Virginia native Dave Grohl played a surprise solo set during the 9:30 Club’s 30th anniversary show last year. Photograph by Kyle Gustafson
Since opening in 2010, U Street Music Hall has become DC’s go-to spot for electronic music and deejay nights. Now, thanks to a new partnership with the 9:30 Club and parent company I.M.P. Productions, it could become a hotspot to see up-and-coming bands—and could shake up the DC music scene in the process.
Starting with tomorrow’s Chopteeth concert, the 9:30 Club will be putting on early shows at the 300-capacity U Street venue most Fridays and Saturdays; it also has options to throw concerts every other day of the week, according to U Hall owner Will Eastman.
“It’s truly a shared booking alliance,” he says. Decisions about which acts to book will be made through “open-minded conversations” between Eastman and I.M.P. officials. Eastman, a well-known deejay, will also put on shows in the 9:30 Club’s back bar, a 50-capacity spot he says he’ll use to give newer deejays a chance. Those shows will happen every Friday and Saturday.
The partnership could have far-reaching implications for live music in DC. It gives 9:30 Club owner Seth Hurwitz a chance to form an early relationship with little-known bands who can’t fill 9:30 Club, and gives U Hall the chance to become a full-fledged live music venue with the support of DC’s best-known independent music promoter.
In his first two years, Eastman has landed a few great live music acts, such as a pre-hype Odd Future and pre–Virgin FreeFest Theophilus London, but he says the partnership will give him access to a wider range of bands.
“I’m primarily steeped in the deejay world… . That’s the world that I’ve inhabited very intimately for the past decade,” he says. “I’ve picked up a lot of tips [from I.M.P.]. In my opinion, no one in DC does it better.”
For Hurwitz, it signals a deeper commitment to the concert promotion business, no matter the venue. Besides the 9:30 Club and Merriweather, where I.M.P. is the sole booker, he has expanded to throw concerts at venues of all sizes: In August, he put Thievery Corporation at the Washington Kastles stadium, and in November, Foo Fighters (fronted by Hurwitz’s friend Dave Grohl) played the Verizon Center.
“We’re always looking for cool places that might want to put on a concert,” says Hurwitz, who started as a concert promoter. With U Hall, he now has a place to take a chance on little-known acts—and hopes the relationships he builds now will carry on when some of them are headlining Merriweather one day.
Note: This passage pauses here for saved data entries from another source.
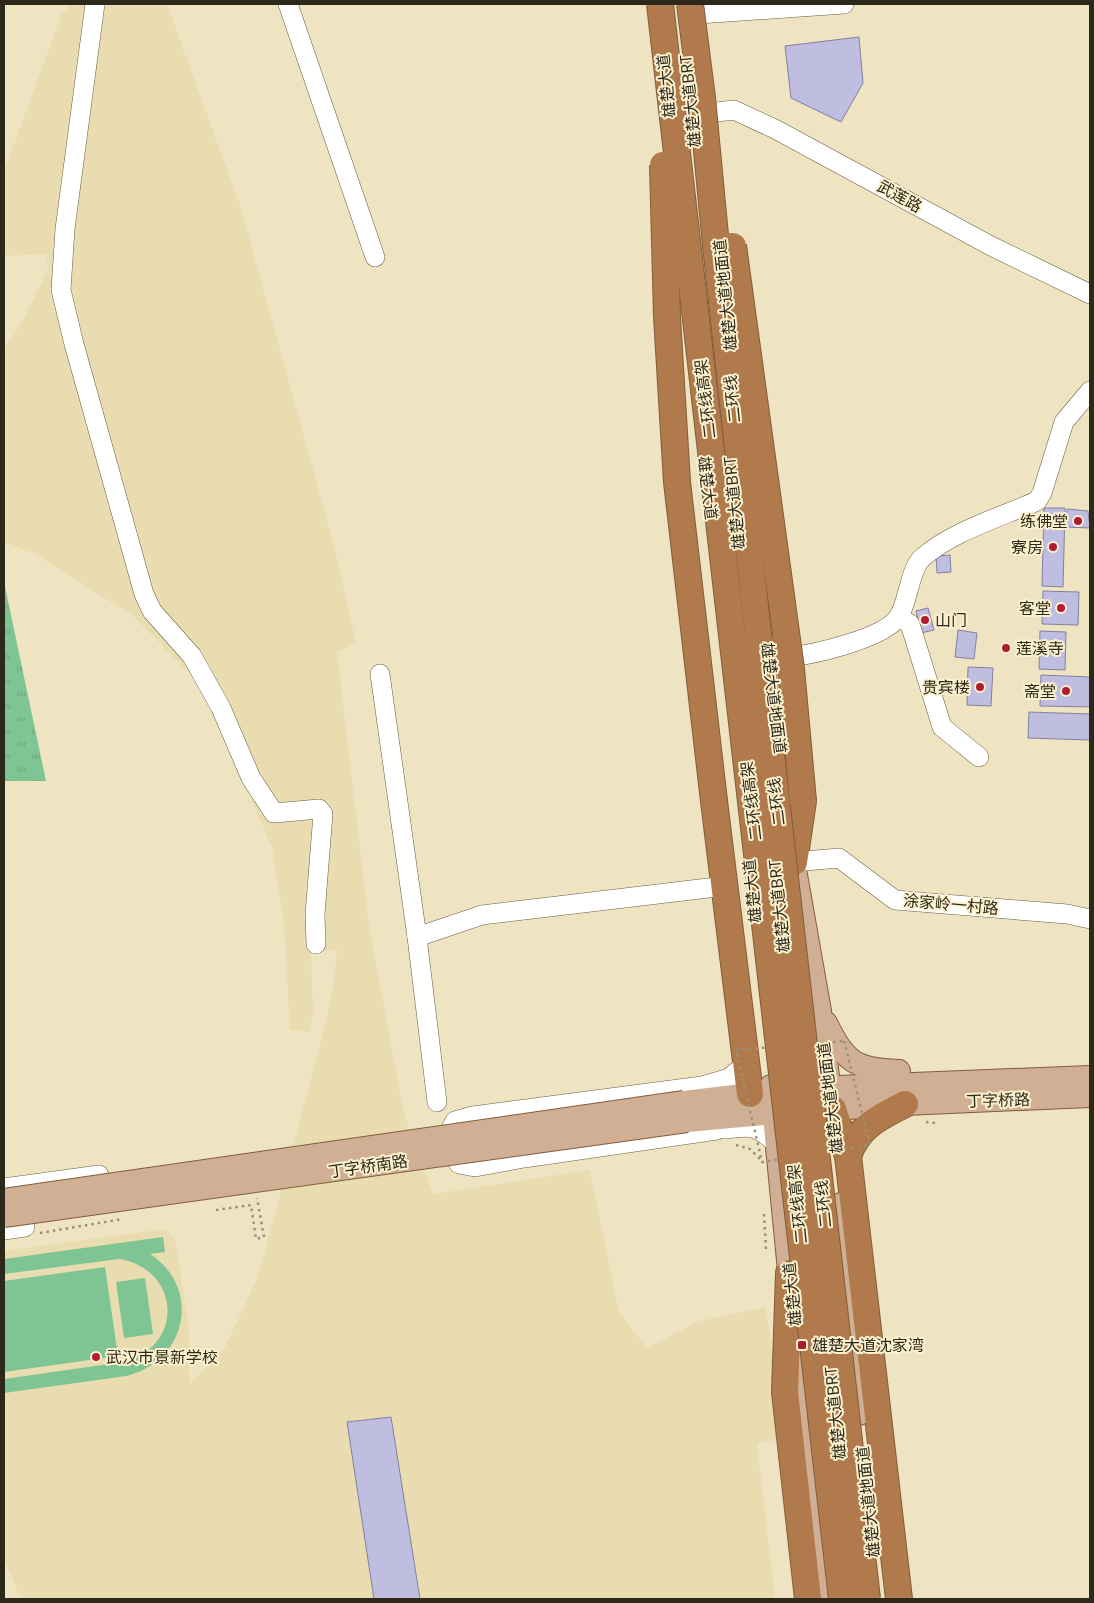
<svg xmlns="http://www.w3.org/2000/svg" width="1094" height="1603" viewBox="0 0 1094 1603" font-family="'Open Sans','Noto Sans SC',sans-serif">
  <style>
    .built { fill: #e9dcb1 }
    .grass { fill: url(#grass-tufts) }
    .garden { fill: #7fc493 }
    .building { fill: #c0bee0; stroke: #8280a0 }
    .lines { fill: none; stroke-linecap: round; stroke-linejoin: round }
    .minor-casing { stroke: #685e3f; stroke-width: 20 }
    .major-casing { stroke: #825d3b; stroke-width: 24 }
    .highway-casing { stroke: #825d3b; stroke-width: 28 }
    .path { stroke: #999178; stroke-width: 2.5; stroke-dasharray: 2.5 4; stroke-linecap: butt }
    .minor { stroke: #fff; stroke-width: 19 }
    .major { stroke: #d0af94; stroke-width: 22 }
    .highway { stroke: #b17a4d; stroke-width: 26 }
    .major-bridge-casing { stroke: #825d3b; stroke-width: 24; stroke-linecap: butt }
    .highway-bridge-casing { stroke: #825d3b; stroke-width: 28; stroke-linecap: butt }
    .path-bridge { stroke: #999178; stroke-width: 2.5; stroke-dasharray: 2.5 4; stroke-linecap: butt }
    .major-bridge { stroke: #d0af94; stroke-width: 22 }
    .highway-bridge { stroke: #b17a4d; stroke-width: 26 }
    .poi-dot { fill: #b01c31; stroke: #fcf1ce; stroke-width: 2 }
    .labels { text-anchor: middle; stroke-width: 4; stroke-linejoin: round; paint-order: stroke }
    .street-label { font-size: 16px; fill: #2c281a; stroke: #fcf1ce }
    .poi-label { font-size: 16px; fill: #2c281a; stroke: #fcf1ce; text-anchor: end }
  </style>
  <defs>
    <pattern id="grass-tufts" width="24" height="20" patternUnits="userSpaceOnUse" patternTransform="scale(1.25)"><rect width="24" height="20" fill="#7fc493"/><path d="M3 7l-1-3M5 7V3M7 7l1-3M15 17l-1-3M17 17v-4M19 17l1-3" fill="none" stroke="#6ea87e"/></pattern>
  </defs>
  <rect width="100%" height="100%" fill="#efe4c1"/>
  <polygon class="built" points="69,4 167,4 241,208 335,549 356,643 337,652 369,926 404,1114 433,1194 590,1170 619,1312 647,1348 699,1321 766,1307 783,1439 757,1443 775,1599 21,1599 4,1559 4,1251 165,1229 175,1239 189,1329 189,1384 224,1349 258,1277 324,1030 333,988 337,950 311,952 313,1012 310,1032 290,1030 284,924 272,847 200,684 133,616 35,554 4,542 4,349 20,326 48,270 45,254 4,256 4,172 62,13 67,13"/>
  <polygon class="grass" points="4,582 46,781 4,781"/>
  <g class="garden">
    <path d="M163,1237L165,1252L150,1254C203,1289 186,1362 126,1376L4,1393V1379L123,1362C185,1347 181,1269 119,1259L4,1274V1259Z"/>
    <polygon points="105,1267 118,1356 4,1372 4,1281"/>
    <polygon points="145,1278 153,1334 124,1338 116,1282"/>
  </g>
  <g class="building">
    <polygon points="859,37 863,83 841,122 791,98 785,46"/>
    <polygon points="1044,508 1065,508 1063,587 1042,586"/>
    <polygon points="1067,509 1088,511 1090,528 1065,527"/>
    <polygon points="950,555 951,572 937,573 936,556"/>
    <polygon points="1043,591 1079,592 1078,625 1042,624"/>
    <polygon points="928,608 934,630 921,633 916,611"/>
    <polygon points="958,630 977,633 974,659 955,657"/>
    <polygon points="1040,631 1066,632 1065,670 1039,669"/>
    <polygon points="968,667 993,668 991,706 967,705"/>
    <polygon points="1041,675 1090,677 1090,707 1040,706"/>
    <polygon points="1029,712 1090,714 1090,740 1028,738"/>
    <polygon points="391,1417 420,1599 374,1599 347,1422"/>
  </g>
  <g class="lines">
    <g class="minor-casing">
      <g id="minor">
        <polyline points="95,4 65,229 61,290 74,344 144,594 152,611 192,656 221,708 251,778 274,813 319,809 323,814 315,914 316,944"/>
        <polyline points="288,4 375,257"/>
        <polyline points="698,14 844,4"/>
        <polyline points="708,113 734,110 775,129 991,246 1090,294"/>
        <polyline points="899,617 910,624 942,727 979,757"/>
        <path d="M790,657C815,654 886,638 899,616C908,602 910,570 921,559C950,532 1001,517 1037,501L1042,493L1064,422L1090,391"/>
        <polyline points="380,674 417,937 437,1102"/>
        <polyline points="794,862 839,858 895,900 1067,914 1090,919"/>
        <polyline points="417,937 482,915 725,886"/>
        <path d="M733,1117L717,1130L524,1158L475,1167L459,1164C448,1148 444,1139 455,1121L473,1116L702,1086L729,1078L746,1064"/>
        <path d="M726,1129C752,1125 756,1126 776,1143"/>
        <polyline points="4,1188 99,1175"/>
        <polyline points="4,1230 25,1227 21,1200"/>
      </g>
    </g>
    <g class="major-casing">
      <g id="major">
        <polyline points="796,875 820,1011 834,1125"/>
        <path d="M826,1023C846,1063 855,1069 899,1071"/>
        <polyline points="771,1086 791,1291"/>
        <polyline points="814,1088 1090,1077"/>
        <polyline points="684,1102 767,1092"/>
        <polyline points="819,1110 905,1104 1090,1096"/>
        <polyline points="687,1121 787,1112"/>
        <polyline points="841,1204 859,1414"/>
        <polyline points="796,1327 828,1599"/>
      </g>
    </g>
    <g class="highway-casing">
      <g id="highway">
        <polyline points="714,801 750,1094"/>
        <polyline points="794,862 803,801"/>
        <polyline points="833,1109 848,1156 899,1599"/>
        <path d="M848,1156C858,1127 879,1117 905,1104"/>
        <polyline points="789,1273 785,1392 808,1599"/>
      </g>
    </g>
    <g class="path">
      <polyline points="926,1122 935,1123"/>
      <polyline points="736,1145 750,1149 760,1159"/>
      <polyline points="216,1210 251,1205 256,1239 264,1237 257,1198"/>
      <polyline points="764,1214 766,1250"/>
      <polyline points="40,1233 123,1219"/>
    </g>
    <use href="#minor" class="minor"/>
    <use href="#major" class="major"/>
    <use href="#highway" class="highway"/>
    <g class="major-bridge-casing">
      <g id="major-bridge">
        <polyline points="4,1200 684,1102"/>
        <polyline points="4,1216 687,1121"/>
      </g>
    </g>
    <g class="highway-bridge-casing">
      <g id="highway-bridge">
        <polyline points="660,4 842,1599"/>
        <polyline points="690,4 702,98 716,246 772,763 867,1599"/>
        <polyline points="663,165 667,317 677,482 714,801"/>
        <polyline points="733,246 791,669 803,801"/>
      </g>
    </g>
    <polygon class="path-bridge" points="844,1041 870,1145 762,1162 736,1050"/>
    <use href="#major-bridge" class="major-bridge"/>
    <use href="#highway-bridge" class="highway-bridge"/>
  </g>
  <g class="poi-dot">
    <circle cx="1078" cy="521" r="5"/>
    <circle cx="1053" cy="547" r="5"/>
    <circle cx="1061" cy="608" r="5"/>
    <circle cx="925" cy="620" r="5"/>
    <circle cx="1006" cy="648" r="5"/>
    <circle cx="980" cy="687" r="5"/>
    <circle cx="1066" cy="691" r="5"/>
    <rect x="797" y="1340" width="10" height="10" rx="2.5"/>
    <circle cx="96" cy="1357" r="5"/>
  </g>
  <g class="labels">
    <g class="street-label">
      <text transform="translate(666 86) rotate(-96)" y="6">雄楚大道</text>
      <text transform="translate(690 101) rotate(-96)" y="6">雄楚大道BRT</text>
      <text transform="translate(900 196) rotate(29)" y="6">武莲路</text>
      <text transform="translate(725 295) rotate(-96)" y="6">雄楚大道地面道</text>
      <text transform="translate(705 399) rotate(-97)" y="6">二环线高架</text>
      <text transform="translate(732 399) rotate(-96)" y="6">二环线</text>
      <text transform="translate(708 488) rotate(83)" y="6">雄楚大道</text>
      <text transform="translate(734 503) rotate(-96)" y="6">雄楚大道BRT</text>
      <text transform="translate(774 698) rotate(83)" y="6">雄楚大道地面道</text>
      <text transform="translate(751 801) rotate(-97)" y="6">二环线高架</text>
      <text transform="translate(776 802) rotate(-97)" y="6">二环线</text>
      <text transform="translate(752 891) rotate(-96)" y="6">雄楚大道</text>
      <text transform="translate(951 904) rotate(5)" y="6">涂家岭一村路</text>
      <text transform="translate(779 906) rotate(-96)" y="6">雄楚大道BRT</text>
      <text transform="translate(830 1098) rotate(-97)" y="6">雄楚大道地面道</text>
      <text transform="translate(998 1100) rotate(-2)" y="6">丁字桥路</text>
      <text transform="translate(368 1166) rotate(-8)" y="6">丁字桥南路</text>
      <text transform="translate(797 1204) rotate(-96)" y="6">二环线高架</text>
      <text transform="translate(823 1204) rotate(-96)" y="6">二环线</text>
      <text transform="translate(792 1294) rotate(-96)" y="6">雄楚大道</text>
      <text transform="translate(835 1413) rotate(-96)" y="6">雄楚大道BRT</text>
      <text transform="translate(868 1502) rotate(-96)" y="6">雄楚大道地面道</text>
    </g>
    <g class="poi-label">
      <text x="1068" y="527">练佛堂</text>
      <text x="1043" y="553">寮房</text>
      <text x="1051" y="614">客堂</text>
      <text x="935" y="626" text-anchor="start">山门</text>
      <text x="1016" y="654" text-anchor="start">莲溪寺</text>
      <text x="970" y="693">贵宾楼</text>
      <text x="1056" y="697">斋堂</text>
      <text x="812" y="1351" text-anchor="start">雄楚大道沈家湾</text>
      <text x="106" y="1363" text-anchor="start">武汉市景新学校</text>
    </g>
  </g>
  <rect width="1094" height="1603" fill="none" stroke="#2c281a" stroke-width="10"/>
</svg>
“You never know which acts are gonna get there,” he says. “The best way to have a relationship with them is to start small and see what happens. We want to help make these bands bigger, and we don’t really trust anyone else to make them bigger. The earlier we get involved, the more it helps us down the line.” That’s how he partnered with Eastman, who has deejayed at the 9:30 Club and at Hurwitz’s Virgin Festival at Merriweather Post Pavilion.
Relationships with talent have become more important since the opening of the Fillmore in Silver Spring. The Live Nation–owned venue has booked several acts that appeared at 9:30 Club in the past, such as the Roots and Deadmau5. The closer Hurwitz’s relationship with a band, the more likely they’ll opt for 9:30 over the Fillmore.
And should venues like Rock and Roll Hotel and Red Palace be worried now that 9:30 is snapping up bands to play at U Hall? Not quite, says Eastman.
“We want to build the scene for everyone,” he explains. “Each player in this music scene has his or her own specialties and expertise. I think there’s room for everyone. We’re focused on lifting the tide so all boats can rise.”